*EXERCISE PROMPT*: The word "expression" may appear in lines of the data; say how many such lines there are, with nothing beyond the number.

*RECORDS FOR PROCESSING*:
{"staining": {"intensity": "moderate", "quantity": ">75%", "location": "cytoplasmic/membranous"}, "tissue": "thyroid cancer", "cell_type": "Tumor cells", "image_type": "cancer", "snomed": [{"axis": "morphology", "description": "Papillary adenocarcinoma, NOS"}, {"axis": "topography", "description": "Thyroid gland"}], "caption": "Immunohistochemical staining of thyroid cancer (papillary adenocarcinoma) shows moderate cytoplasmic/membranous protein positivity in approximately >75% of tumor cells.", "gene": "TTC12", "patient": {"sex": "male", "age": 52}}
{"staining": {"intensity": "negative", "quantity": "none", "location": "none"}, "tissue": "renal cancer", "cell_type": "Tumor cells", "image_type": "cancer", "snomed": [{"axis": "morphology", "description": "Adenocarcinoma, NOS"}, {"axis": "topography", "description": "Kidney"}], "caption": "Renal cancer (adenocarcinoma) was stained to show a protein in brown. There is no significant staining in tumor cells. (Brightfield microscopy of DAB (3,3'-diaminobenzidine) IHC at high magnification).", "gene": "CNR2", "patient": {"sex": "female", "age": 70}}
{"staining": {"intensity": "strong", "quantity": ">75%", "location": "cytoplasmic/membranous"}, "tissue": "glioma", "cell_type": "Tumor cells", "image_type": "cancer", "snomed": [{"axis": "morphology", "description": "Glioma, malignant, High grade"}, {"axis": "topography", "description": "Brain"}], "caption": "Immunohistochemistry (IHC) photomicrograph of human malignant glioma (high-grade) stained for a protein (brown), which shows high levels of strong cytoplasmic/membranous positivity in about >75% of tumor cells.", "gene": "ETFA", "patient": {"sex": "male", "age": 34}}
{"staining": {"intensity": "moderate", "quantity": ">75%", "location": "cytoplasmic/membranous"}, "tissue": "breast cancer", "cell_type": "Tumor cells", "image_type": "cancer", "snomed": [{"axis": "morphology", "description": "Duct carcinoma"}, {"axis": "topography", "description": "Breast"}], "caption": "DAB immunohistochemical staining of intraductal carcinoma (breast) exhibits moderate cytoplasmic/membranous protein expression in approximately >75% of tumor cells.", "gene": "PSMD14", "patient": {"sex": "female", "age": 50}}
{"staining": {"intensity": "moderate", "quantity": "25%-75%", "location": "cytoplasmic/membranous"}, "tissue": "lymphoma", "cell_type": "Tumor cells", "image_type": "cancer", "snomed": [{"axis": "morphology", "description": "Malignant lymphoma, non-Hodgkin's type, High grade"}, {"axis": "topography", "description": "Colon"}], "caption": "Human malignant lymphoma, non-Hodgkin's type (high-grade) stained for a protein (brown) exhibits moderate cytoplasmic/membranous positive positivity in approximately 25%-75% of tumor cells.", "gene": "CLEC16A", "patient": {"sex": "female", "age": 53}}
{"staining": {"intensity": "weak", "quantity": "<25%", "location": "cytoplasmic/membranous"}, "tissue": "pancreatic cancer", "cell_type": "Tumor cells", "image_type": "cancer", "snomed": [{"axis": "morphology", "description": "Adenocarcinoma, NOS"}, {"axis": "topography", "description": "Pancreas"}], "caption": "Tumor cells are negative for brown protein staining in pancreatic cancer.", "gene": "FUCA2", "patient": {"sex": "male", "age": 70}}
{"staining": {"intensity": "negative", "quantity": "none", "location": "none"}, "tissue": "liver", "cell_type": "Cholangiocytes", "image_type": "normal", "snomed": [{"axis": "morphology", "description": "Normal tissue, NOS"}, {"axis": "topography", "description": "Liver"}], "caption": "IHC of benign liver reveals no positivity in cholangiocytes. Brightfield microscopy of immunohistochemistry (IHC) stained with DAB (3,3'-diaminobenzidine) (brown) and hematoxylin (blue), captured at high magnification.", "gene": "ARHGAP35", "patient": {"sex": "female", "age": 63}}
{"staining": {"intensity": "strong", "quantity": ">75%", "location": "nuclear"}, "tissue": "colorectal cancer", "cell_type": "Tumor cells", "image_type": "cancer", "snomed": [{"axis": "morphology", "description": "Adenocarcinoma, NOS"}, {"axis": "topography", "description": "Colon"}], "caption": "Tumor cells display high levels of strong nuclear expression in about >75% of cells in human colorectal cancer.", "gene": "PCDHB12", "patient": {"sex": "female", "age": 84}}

*SOLUTION TO THE PROBLEM*: 2